Ramon Wüthrich: Das Aufwachsen mit digitalen Angeboten bringt eine Selbstverständlichkeit in den Umgang von digitalen Medien. Das soll jedoch nicht heissen, dass ich vor negativen Auswirkungen gefeit bin. Vielleicht ist es sogar schwieriger, Probleme zu erkennen, sobald sie zur Selbstverständlichkeit werden. Wichtig für mich ist es, sich selbst im Umgang damit reflektiert betrachten zu können.
Welche Verantwortung tragen wir als Konsument:innen selbst, wo sind Gesellschaft und Politik gefordert?
Bühlmann: Wir finden, die Politik ist dort gefordert, wo es um den Schutz der Jugendlichen und jungen Erwachsenen geht. Sei es mit Alterskontrollen oder sonstigen Mitteln. Wir finden es auch wichtig, dass die Eltern miteinbezogen werden und auch das Wissen weitergeleitet wird.
Wüthrich: Es ist schwierig ein frei zugängliches Medium der Verantwortung von jemandem zu überlassen. Die Entscheidung sollte meiner Meinung nach durch gesellschaftliche Entscheidungen reguliert werden können. Der tägliche Umgang, wie viel, was und wann konsumiert wird, sollte jedem selbst zur Auswahl stehen.
Was erwarten Sie von der Politik der Schweiz in diesem Bereich?
Bühlmann: Wir erwarten, dass die Politik, die Problematik, die Social Media mit sich bringt, erkennt und Lösungen dazu findet. Zudem soll das Internet nicht als rechtsfreier Raum angesehen werden, nur weil man “anonym” etwas posten kann.

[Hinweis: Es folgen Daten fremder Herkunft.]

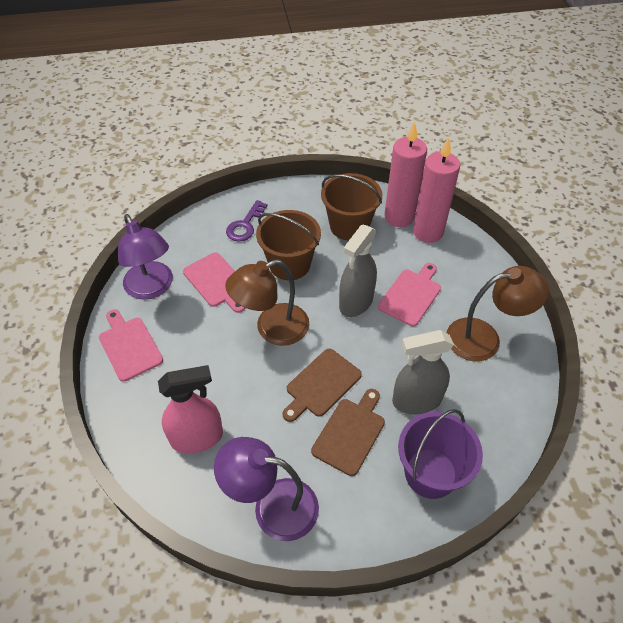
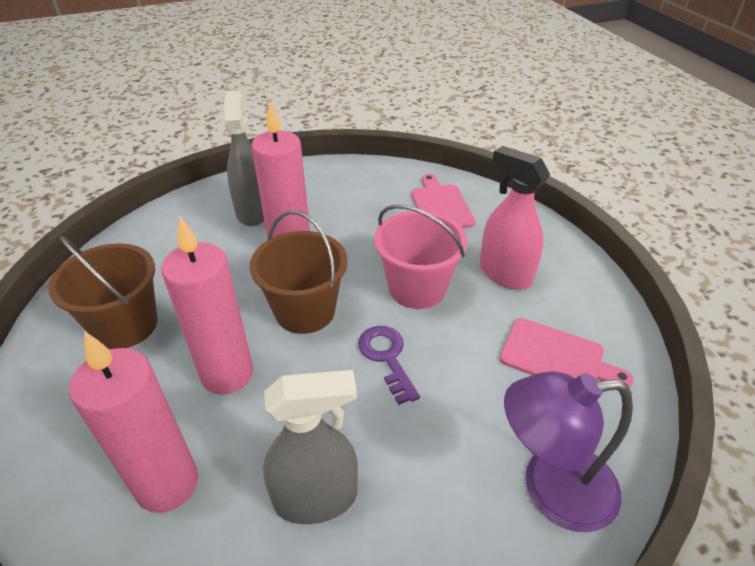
brown cutting board: 2 -> 0
brown lamp: 2 -> 0
pink bucket: 0 -> 1
pink candle: 2 -> 3
pink cutting board: 3 -> 2
purple bucket: 1 -> 0
purple lamp: 2 -> 1

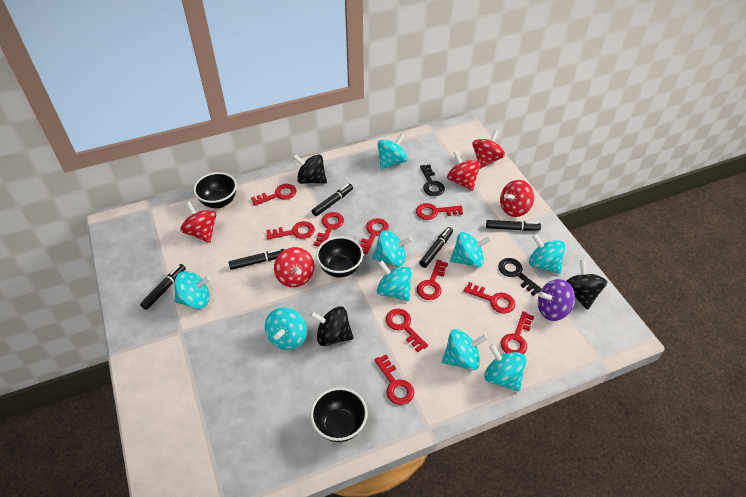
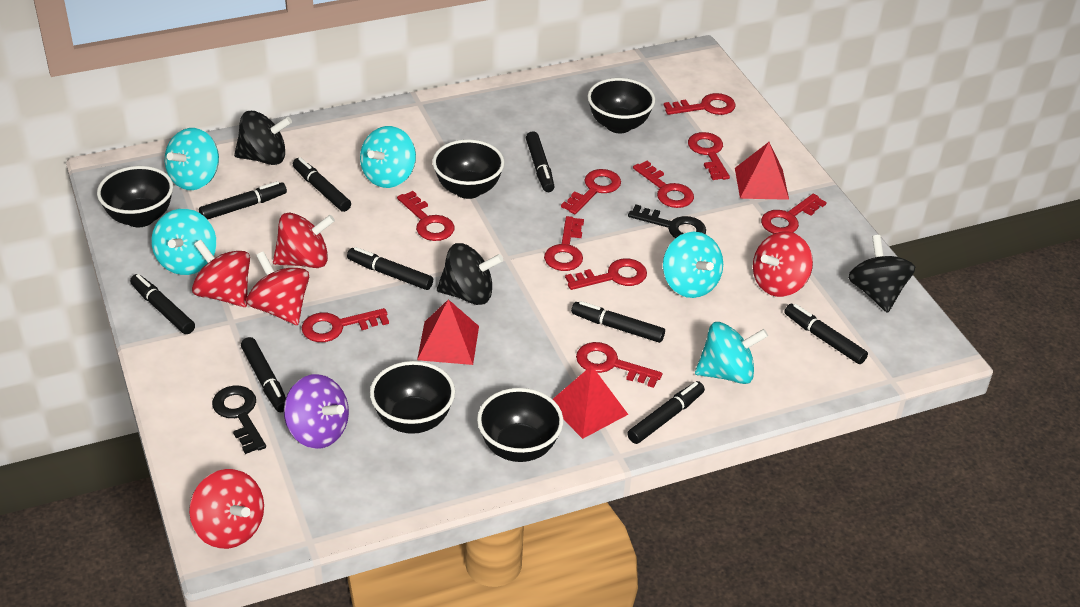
black bowl: 3 -> 5
black marker: 5 -> 9
red pyramid: 0 -> 3
turquoise spinning top: 9 -> 5

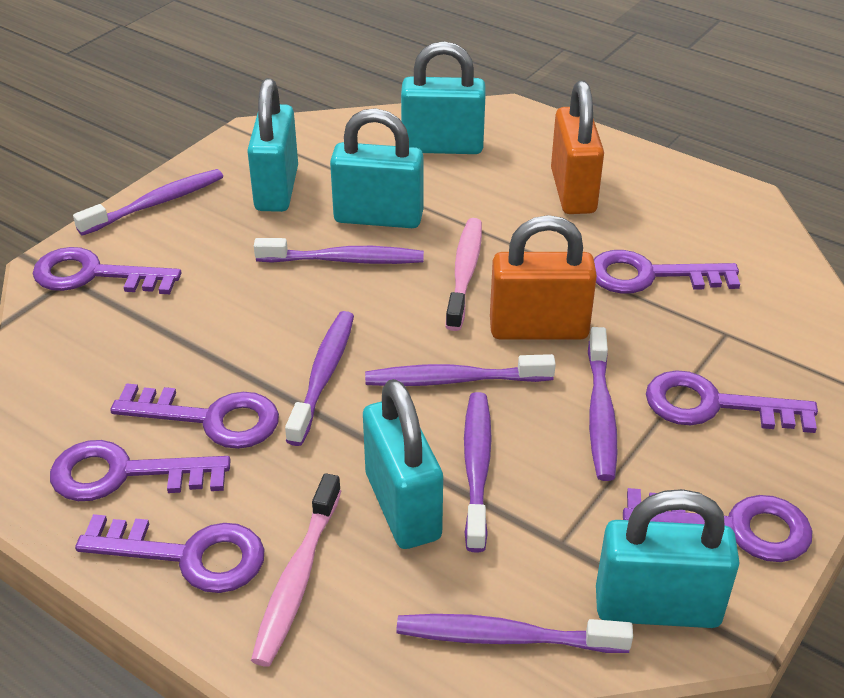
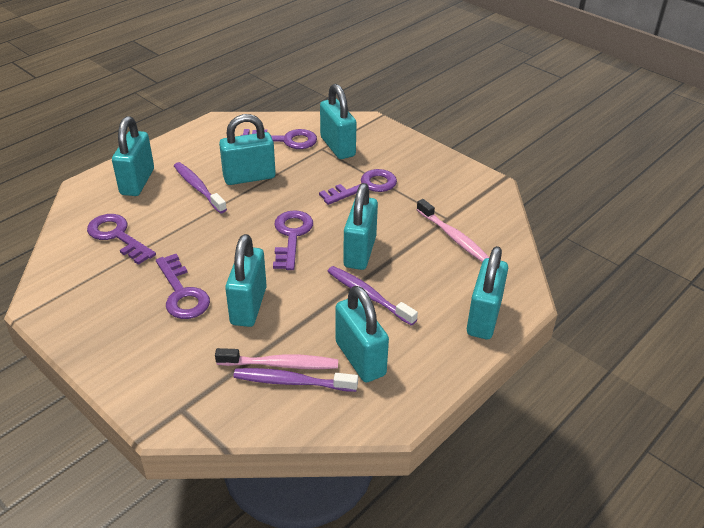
orange padlock: 2 -> 0
purple key: 7 -> 5
purple toothbrush: 7 -> 3
turquoise padlock: 5 -> 7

Wüthrich: Ich erwarte, dass sich die Politik möglichst nahe mit dem Thema befasst. Bei einem so schnelllebigen Thema ist es wichtig auf die Gesellschaft zu hören, da sich die Umstände schnell ändern können. Eine «Tabuisierung» hilft meiner Meinung nach nicht, das Problem zu lösen. Wichtig ist es, dass es Anlaufstellen für Menschen mit Schwierigkeiten durch den Umgang von digitalen Medien gibt und dass auf diese aufmerksam gemacht wird.
Christina Messerli ist Systemtherapeutin und Expertin für Verhaltenssüchte. Sie ist Leiterin Beratung und Therapie bei der Berner Gesundheit.
Stephanie Bühlmann und Ramon Wüthrich sind Mitglieder des Zukunftsrats U24, welcher Jugendlichen und jungen Erwachsenen in der Schweiz eine politische Stimme gibt.